Overlawyered.com

From the About Us page of the site: “Overlawyered.com explores an American legal system that too often turns litigation into a weapon against guilty and innocent alike, erodes individual responsibility, rewards sharp practice, enriches its participants at the public’s expense, and resists even modest efforts at reform and accountability.”

Hey, some of my best friends are lawyers.

Improve your swing with video iPod

Baseball players are using their iPods to do their pregame video studies. According to a story by Jayson Stark at ESPN.com, Astros pitcher Jason Jennings thinks his iPod turned his whole season around. Stark predicts: “One of these days you’ll see a pitcher take a walk behind the mound during a key at-bat, pull out his iPod and take a quick video-refresher course before launching the big pitch of the night. Heck, if NFL quarterbacks can get plays radioed right into their helmets, why not?” [Thanks, Barb]

Unrelated sports note: I’m guessing I might be one of the few people on the planet that has NO idea which two teams are playing in Sunday’s Super Bowl.

Chris Pirillo: “Apple gets the consumer”

“My brother Adam isn’t a geek – and he’s never written to me about any other device (from Apple or any other manufacturer). It’s not even out yet and I already hate the iPhone… largely because someone else didn’t make it four years ago. Seriously. Apple gets the consumer in ways that no other company ever will. It makes my new Smartphone seem so… ancient.”

Apple TV selling faster than iPods

Despite the fact the product isn’t even out yet, Apple says its upcoming PC-to-TV device is the fastest-selling item on its website, even beating out iPods. Apple TV is poised to become a surprise hit, says analyst Shaw Wu of American Technology Research. “If Apple were to convert 1 percent of those iPod owners to Apple TV owners, it would be a success. That would be a million units,” he said. [LostRemote]

I ordered one, too. Supposed to ship in February. I’ll report here once it’s up and running.

iPod sales drive Apple’s billion dollar profit

Apple today announced financial results for its fiscal 2007 first quarter, ended December 30, 2006. The Company posted record revenue of $7.1 billion and record net quarterly profit of $1.0 billion, nearly double last year’s profit. These results compare to revenue of $5.7 billion and net quarterly profit of $565 million, or $.65 per diluted share, in the year-ago quarter.

Apple shipped 1,606,000 Macintosh computers and 21,066,000 iPods during the quarter, representing 28 percent growth in Macs and 50 percent growth in iPods over the year-ago quarter. [Podcasting News]

“It’s just a fad. I can go down to Target and get a perfectly good MP3 player that will do everything an iPod will do and only pay $30. And why do a need an MP3 player when I can listen to music for free on the radio?”

Talent more important than size

That is one of the lessons of Web 2.0, according to AdWeek’s Bob Greenberg:

“Long before they became global behemoths, the great (advertising) agencies of the past were small businesses built around people of uncanny creative ability. What’s amazing is that our competition in the future will come from exactly where we started: small teams of creative geniuses with ideas galore on how to capture the hearts and minds of consumers. Only now they probably don’t work in agencies. At the same time, they have a fully democratized means of content distribution that doesn’t rely on captive audiences. Lesson No. 2: Talent is more important than size.”

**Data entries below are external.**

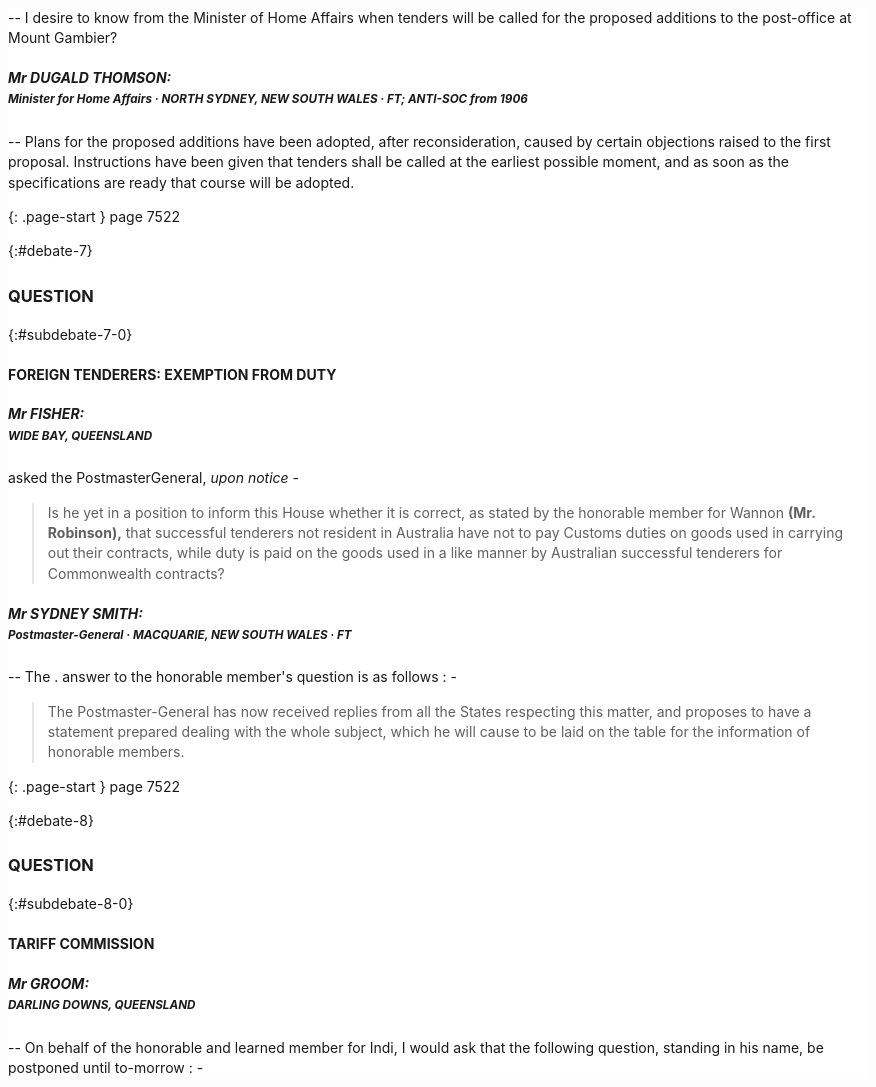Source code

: -- I desire to know from the Minister of Home Affairs when tenders will be called for the proposed additions to the post-office at Mount Gambier? 

##### Mr DUGALD THOMSON:<br><small class="text-muted">Minister for Home Affairs &middot; NORTH SYDNEY, NEW SOUTH WALES &middot; FT; ANTI-SOC from 1906</small>

-- Plans for the proposed additions have been adopted, after reconsideration, caused by certain objections raised to the first proposal. Instructions have been given that tenders shall be called at the earliest possible moment, and as soon as the specifications are ready that course will be adopted. 

{: .page-start }
page 7522

{:#debate-7}
### QUESTION

{:#subdebate-7-0}
#### FOREIGN TENDERERS: EXEMPTION FROM DUTY

##### Mr FISHER:<br><small class="text-muted">WIDE BAY, QUEENSLAND</small>

asked the PostmasterGeneral,  *upon notice -* 

  >Is he yet in a position to inform this House whether it is correct, as stated by the honorable member for Wannon  **(Mr. Robinson),**  that successful tenderers not resident in Australia have not to pay Customs duties on goods used in carrying out their contracts, while duty is paid on the goods used in a like manner by Australian successful tenderers for Commonwealth contracts? 

##### Mr SYDNEY SMITH:<br><small class="text-muted">Postmaster-General &middot; MACQUARIE, NEW SOUTH WALES &middot; FT</small>

-- The . answer to the honorable member's question is as follows : - 

  >The Postmaster-General has now received replies from all the States respecting this matter, and proposes to have a statement prepared dealing with the whole subject, which he will cause to be laid on the table for the information of honorable members. 

{: .page-start }
page 7522

{:#debate-8}
### QUESTION

{:#subdebate-8-0}
#### TARIFF COMMISSION

##### Mr GROOM:<br><small class="text-muted">DARLING DOWNS, QUEENSLAND</small>

-- On behalf of the honorable and learned member for Indi, I would ask that the following question, standing in his name, be postponed until to-morrow : - 
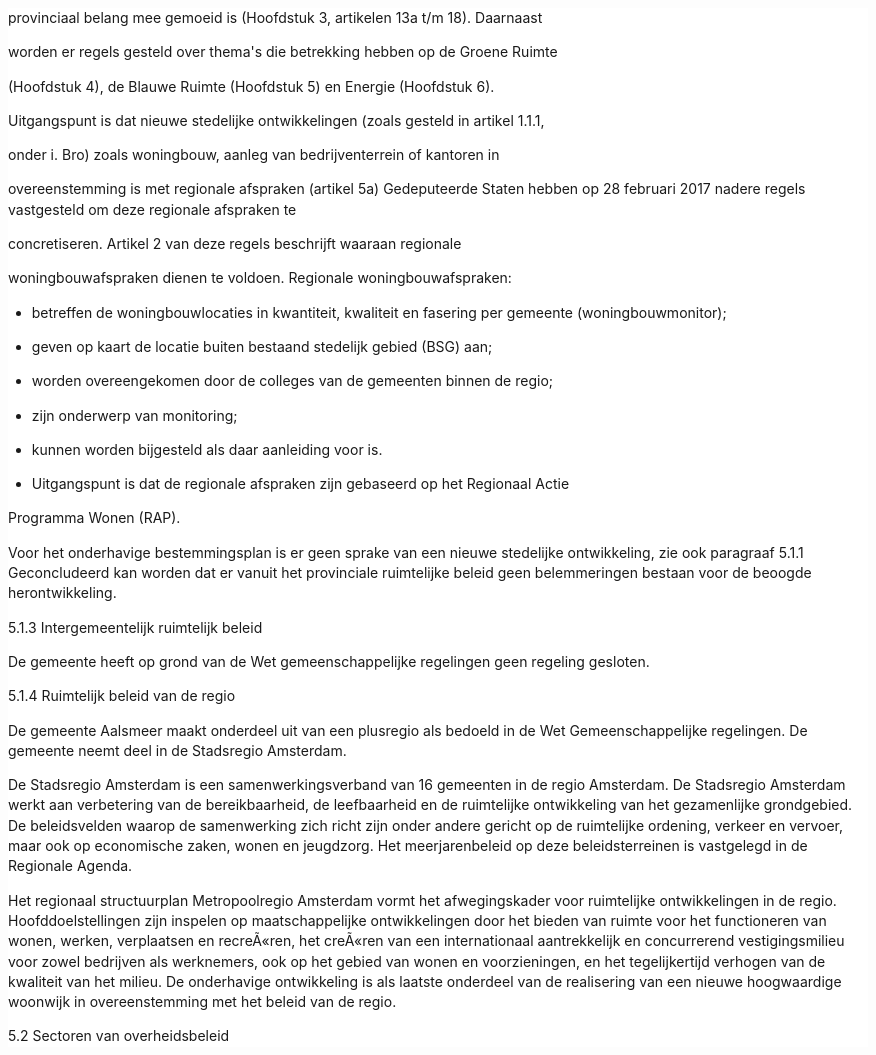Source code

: provinciaal belang mee gemoeid is (Hoofdstuk 3, artikelen 13a t/m 18\). Daarnaast

worden er regels gesteld over thema's die betrekking hebben op de Groene Ruimte

(Hoofdstuk 4\), de Blauwe Ruimte (Hoofdstuk 5\) en Energie (Hoofdstuk 6\).

Uitgangspunt is dat nieuwe stedelijke ontwikkelingen (zoals gesteld in artikel 1\.1\.1,

onder i. Bro) zoals woningbouw, aanleg van bedrijventerrein of kantoren in

overeenstemming is met regionale afspraken (artikel 5a) Gedeputeerde Staten hebben op 28 februari 2017 nadere regels vastgesteld om deze regionale afspraken te

concretiseren. Artikel 2 van deze regels beschrijft waaraan regionale

woningbouwafspraken dienen te voldoen. Regionale woningbouwafspraken:

* betreffen de woningbouwlocaties in kwantiteit, kwaliteit en fasering per gemeente (woningbouwmonitor);

* geven op kaart de locatie buiten bestaand stedelijk gebied (BSG) aan;

* worden overeengekomen door de colleges van de gemeenten binnen de regio;

* zijn onderwerp van monitoring;

* kunnen worden bijgesteld als daar aanleiding voor is.

* Uitgangspunt is dat de regionale afspraken zijn gebaseerd op het Regionaal Actie

Programma Wonen (RAP).

Voor het onderhavige bestemmingsplan is er geen sprake van een nieuwe stedelijke ontwikkeling, zie ook paragraaf 5\.1\.1 Geconcludeerd kan worden dat er vanuit het provinciale ruimtelijke beleid geen belemmeringen bestaan voor de beoogde herontwikkeling.

5\.1\.3 Intergemeentelijk ruimtelijk beleid

De gemeente heeft op grond van de Wet gemeenschappelijke regelingen geen regeling gesloten.

5\.1\.4 Ruimtelijk beleid van de regio

De gemeente Aalsmeer maakt onderdeel uit van een plusregio als bedoeld in de Wet Gemeenschappelijke regelingen. De gemeente neemt deel in de Stadsregio Amsterdam.

De Stadsregio Amsterdam is een samenwerkingsverband van 16 gemeenten in de regio Amsterdam. De Stadsregio Amsterdam werkt aan verbetering van de bereikbaarheid, de leefbaarheid en de ruimtelijke ontwikkeling van het gezamenlijke grondgebied. De beleidsvelden waarop de samenwerking zich richt zijn onder andere gericht op de ruimtelijke ordening, verkeer en vervoer, maar ook op economische zaken, wonen en jeugdzorg. Het meerjarenbeleid op deze beleidsterreinen is vastgelegd in de Regionale Agenda.

Het regionaal structuurplan Metropoolregio Amsterdam vormt het afwegingskader voor ruimtelijke ontwikkelingen in de regio. Hoofddoelstellingen zijn inspelen op maatschappelijke ontwikkelingen door het bieden van ruimte voor het functioneren van wonen, werken, verplaatsen en recreÃ«ren, het creÃ«ren van een internationaal aantrekkelijk en concurrerend vestigingsmilieu voor zowel bedrijven als werknemers, ook op het gebied van wonen en voorzieningen, en het tegelijkertijd verhogen van de kwaliteit van het milieu. De onderhavige ontwikkeling is als laatste onderdeel van de realisering van een nieuwe hoogwaardige woonwijk in overeenstemming met het beleid van de regio.

5\.2 Sectoren van overheidsbeleid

Jakob Nielsen’s Top Ten Mistakes in Web Design

From usability expert Jakob Nielsen’s useit.com. I’ll plead guilty to #2 and #5 on a few of our sites. I’m iffy on a couple more. If you have a blog (or any kind of website), this is a handy check-list.

1. Bad Search
2. PDF Files for Online Reading
3. Not Changing the Color of Visited Links
4. Non-Scannable Text
5. Fixed Font Size
6. Page Titles With Low Search Engine Visibility
7. Anything That Looks Like an Advertisement
8. Violating Design Conventions
9. Opening New Browser Windows
10. Not Answering Users’ Questions

Mayo Clinic developing “Treadmill Workstation”

“Instead of sitting in chairs, workers stand in front of a raised workstation and slowly walk on a treadmill. Normally Levine keeps to a one-mile-per-hour pace, which requires little effort or concentration, allowing him to focus his attention on work. But the speed is fast enough to do some good, burning an extra 100 calories an hour – 8,000 calories over a 40 hour work week.”

“The researcher behind the project, Dr. James Levine, says his recent research shows that thin people tend to be on their feet an average of two and a half hours a day more than people who are overweight. Getting office workers up out of their chairs led him to build a prototype ‘treadmill workstation’.”